Since my husband was diagnosed with diabetes last summer, we’ve paid a lot more attention to our sugar consumption. Of course, we pay attention to sweets because candies, cookies, etc. are pretty much off limits for a diabetic. However, milk is relatively high in sugar (lactose) and therefore high in carbs. We’ve switched to a brand of milk called Calorie Countdown, which is lower in carbs but higher in price!
Cereals are also tough to buy; it’s not just the carbs (though most cereals are VERY high in carbs), but many also have quite a lot of sugar. One that we’ve had success with is the Special K Protein cereal. It tastes like a cross between regular special K and bran flakes, and it’s the cereal with the lowest carb count that we’ve been able to find.
Splenda is an obvious substitution for sugar, and it’s easy to buy sugar-free syrups for pancakes and flavorings. If your store doesn’t have a good variety, then try an online store like netrition. You can also buy sugar free honey (well… fake honey), and it’s available at our Wal-Mart.
Unfortunately, a lot of packaged foods have added sugar, so we’ve learned to read our nutrition labels before buying anything new. Also, there are often significant carb count differences between brands for similar foods. If you’re diabetic, pre-diabetic, or just interested in cutting your sugar consumption, then reading your food labels is a MUST.
We use the approach advocated by the Atkins and South Beach diets. First, you’ll look at your total carb count. Then, you can subtract any fiber in the food AND subtract any sugar alcohols. Whatever is left is your “real” carb count, the number of carbs that are likely to impact your blood sugar. So… sugar free candies often have very few carbs per serving because they’re primarily sugar alcohols. High fiber foods are also lower in carbs because they’re harder to digest, so carbs take longer to get into your system.

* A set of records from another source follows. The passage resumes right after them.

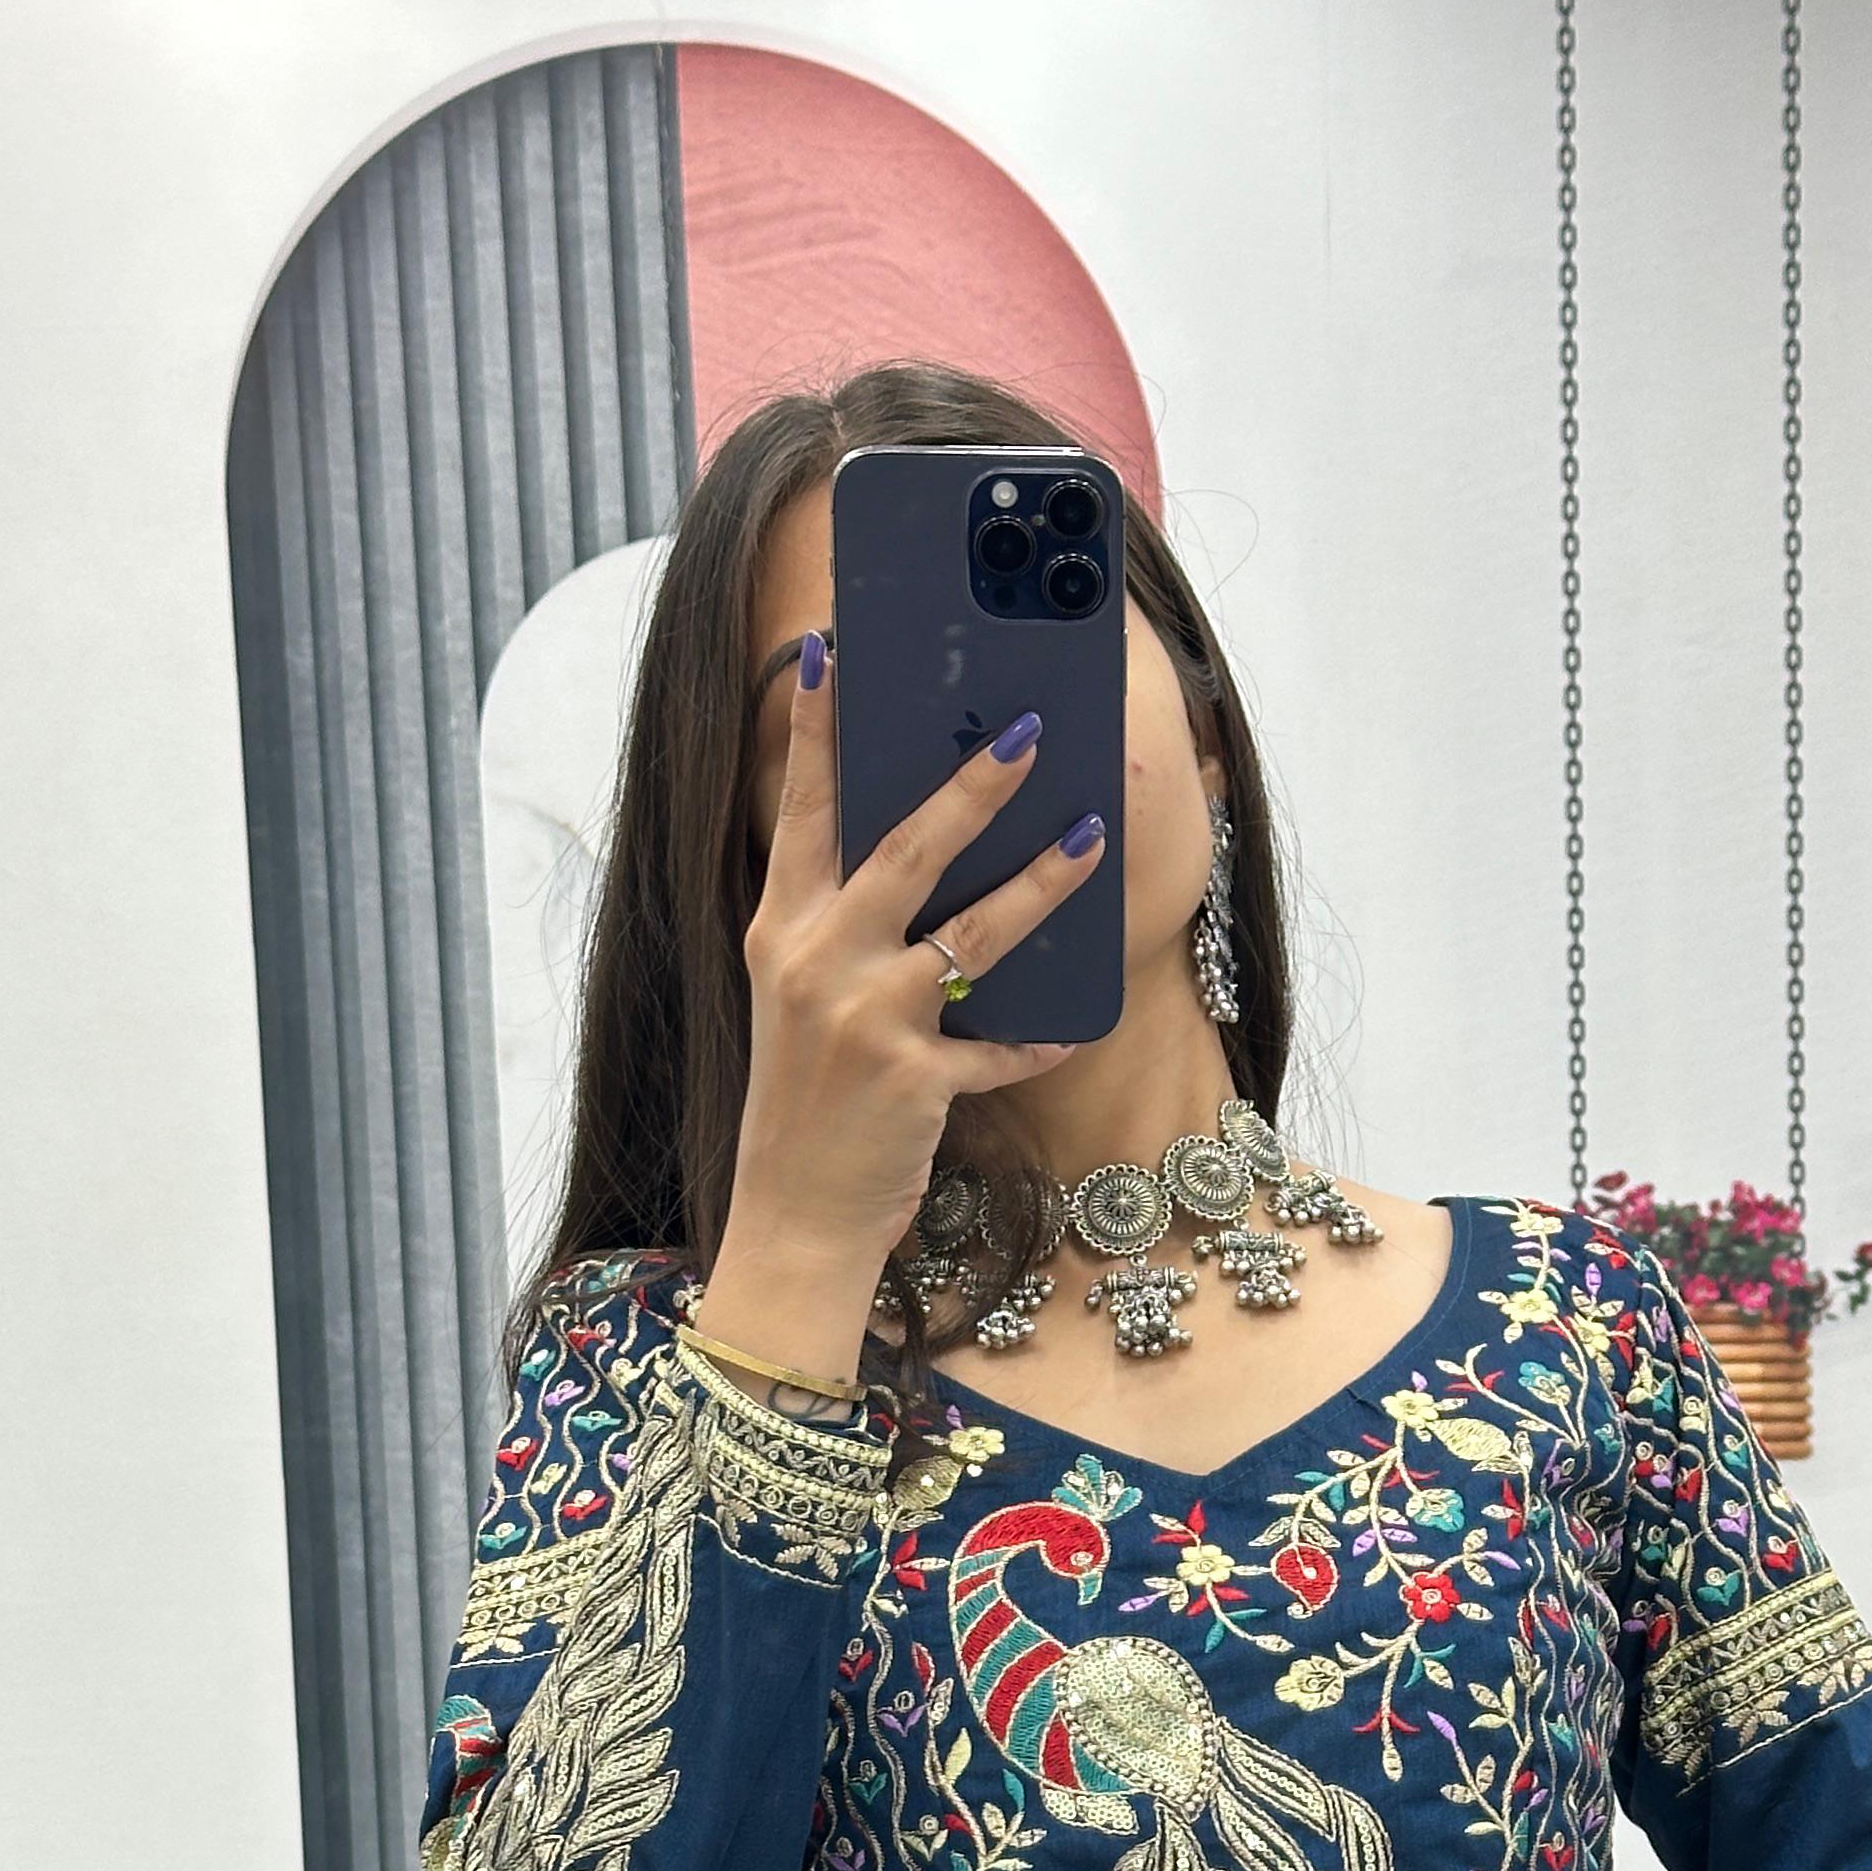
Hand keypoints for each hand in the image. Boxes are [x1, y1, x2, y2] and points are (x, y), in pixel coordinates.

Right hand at [702, 633, 1106, 1346]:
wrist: (793, 1217)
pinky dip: (1038, 1037)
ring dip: (1039, 883)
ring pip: (971, 933)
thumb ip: (842, 925)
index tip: (828, 653)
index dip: (810, 731)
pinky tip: (1075, 1022)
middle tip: (1026, 732)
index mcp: (780, 930)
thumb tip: (919, 853)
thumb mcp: (799, 997)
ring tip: (1091, 836)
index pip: (799, 811)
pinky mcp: (915, 1081)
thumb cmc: (806, 1101)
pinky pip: (998, 1046)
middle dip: (971, 786)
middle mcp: (815, 962)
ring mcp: (865, 1021)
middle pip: (904, 849)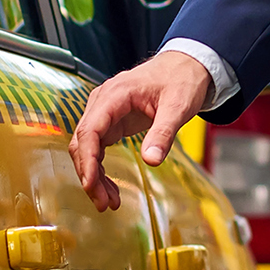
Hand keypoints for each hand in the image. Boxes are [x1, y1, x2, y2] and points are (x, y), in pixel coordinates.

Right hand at [71, 49, 212, 209]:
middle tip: (104, 204)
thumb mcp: (178, 106)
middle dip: (89, 175)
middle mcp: (102, 103)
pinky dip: (100, 169)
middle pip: (82, 142)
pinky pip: (96, 148)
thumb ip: (163, 133)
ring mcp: (104, 112)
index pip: (90, 129)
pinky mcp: (111, 122)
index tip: (91, 184)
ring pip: (86, 148)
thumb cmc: (181, 79)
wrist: (186, 65)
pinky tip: (110, 188)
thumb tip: (151, 161)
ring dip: (93, 176)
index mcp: (115, 94)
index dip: (87, 159)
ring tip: (110, 202)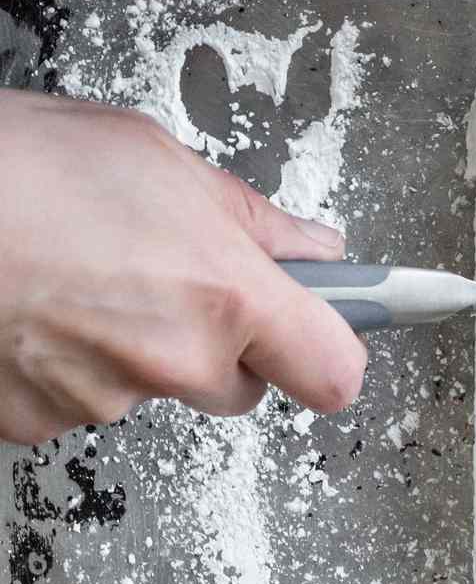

Finally, we’ve had to pay close attention to serving sizes. A serving with 10g of carbs is completely doable, unless you inadvertently eat three servings worth! Cereal is a big one on this list; often we just pour a bowl of cereal, which can amount to twice the normal serving size. Snack foods are another one to pay close attention to.
What do you do to reduce sugars (and carbs) in your diet? Any tips or tricks you’d like to share?